> TASK TO CARRY OUT:
Reproduce verbatim the passage of the article on Vivo's dual-display phone, starting at "Huawei and Vivo, the" and ending at "Counterpoint in November.".
***** GIVEN TEXT
China’s Vivo launched a new premium handset on Tuesday, equipped with sleek front and back displays as the Dongguan-based company aims high with its most innovative and hi-tech phone yet, carrying a price tag of 4,998 yuan (US$725).

Apart from a 6.39-inch AMOLED display on the front, the Nex Dual Display Edition phone features a 5.49-inch AMOLED rear display with triple cameras. This means users get a bezel-free front and can snap high-quality selfies using the main cameras.

The company has also included some of the best innovations currently available such as 3D sensing technology, facial recognition, in-display finger scanning, as well as 10G RAM and 128GB of storage.

Vivo’s latest expensive offering, comes at a time when Chinese smartphone brands are continuing to win share in the domestic market, while foreign brands such as Apple’s iPhones are losing growth momentum. Just this week, Apple was slapped with a court injunction in China and banned from selling some older iPhone models, over allegations it violated at least two patents of US chip maker Qualcomm. Apple is expected to appeal the preliminary ruling and said its phones are still available for sale in China.

“We do not want to offer a handset that looks like an iPhone. We want to design and provide something completely innovative and different,” Vivo’s design director Kyle Xiao, said during the product launch event in Shanghai on Tuesday night.

Huawei and Vivo, the top two smartphone brands in China, are the only brands that have reported positive growth in shipments in the third quarter this year. The phone manufacturers’ shipments expanded 13 per cent and 4 per cent year-on-year respectively, between July and September, according to research by Counterpoint in November.
**********
***** SOURCE MATERIAL
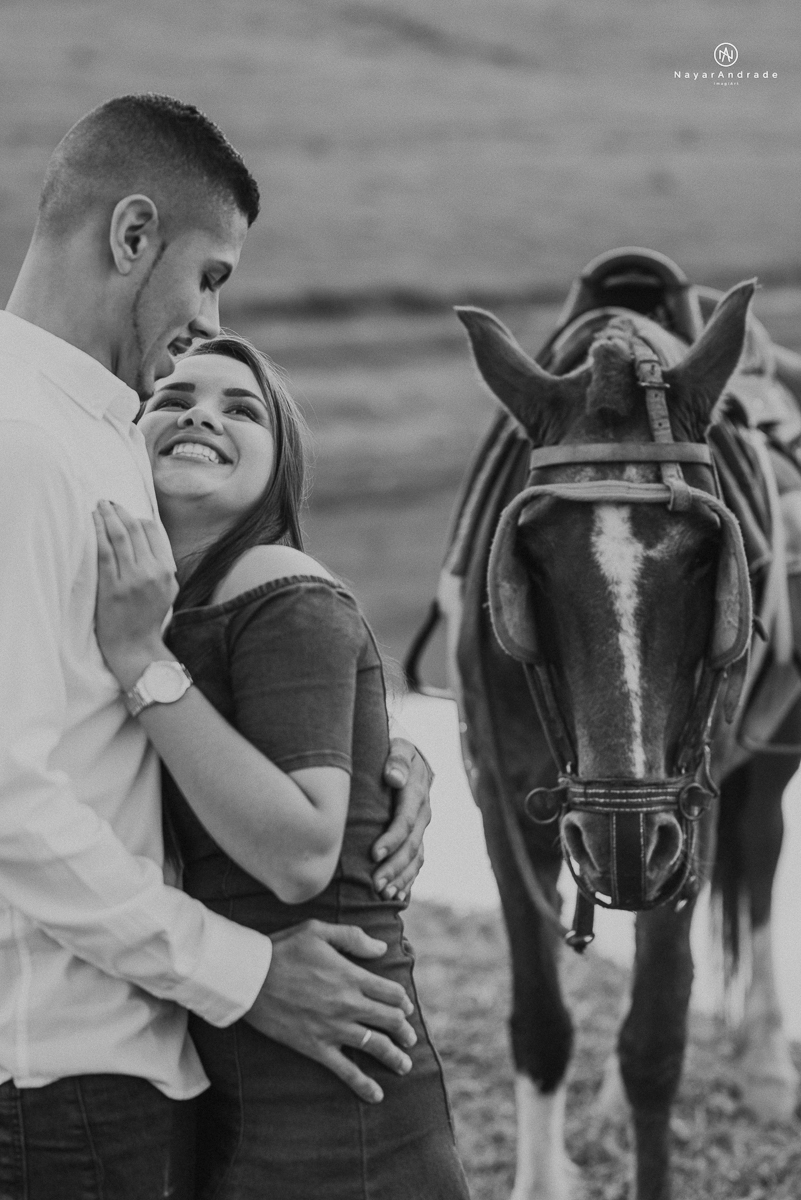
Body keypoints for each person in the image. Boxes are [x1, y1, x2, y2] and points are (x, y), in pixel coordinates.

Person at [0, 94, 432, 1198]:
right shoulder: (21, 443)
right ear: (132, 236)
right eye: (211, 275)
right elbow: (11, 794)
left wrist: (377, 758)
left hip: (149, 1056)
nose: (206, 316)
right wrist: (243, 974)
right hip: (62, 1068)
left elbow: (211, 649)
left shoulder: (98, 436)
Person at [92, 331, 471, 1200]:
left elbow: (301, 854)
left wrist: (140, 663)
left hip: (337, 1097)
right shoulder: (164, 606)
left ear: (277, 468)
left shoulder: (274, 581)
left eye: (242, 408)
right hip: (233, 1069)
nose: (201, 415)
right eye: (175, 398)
**********
***** SOURCE MATERIAL
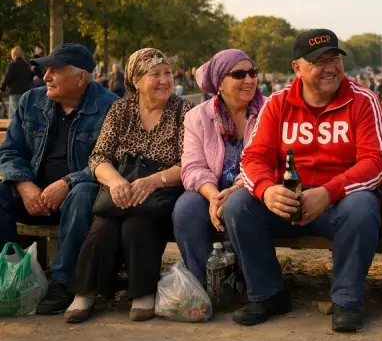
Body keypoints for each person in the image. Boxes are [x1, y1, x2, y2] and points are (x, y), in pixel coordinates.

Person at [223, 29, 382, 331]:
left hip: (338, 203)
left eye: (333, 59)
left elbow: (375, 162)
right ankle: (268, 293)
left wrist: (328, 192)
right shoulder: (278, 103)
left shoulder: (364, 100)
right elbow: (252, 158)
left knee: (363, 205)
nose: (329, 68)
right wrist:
**********
> COMPLETED TASK:
Huawei and Vivo, the top two smartphone brands in China, are the only brands that have reported positive growth in shipments in the third quarter this year. The phone manufacturers’ shipments expanded 13 per cent and 4 per cent year-on-year respectively, between July and September, according to research by Counterpoint in November.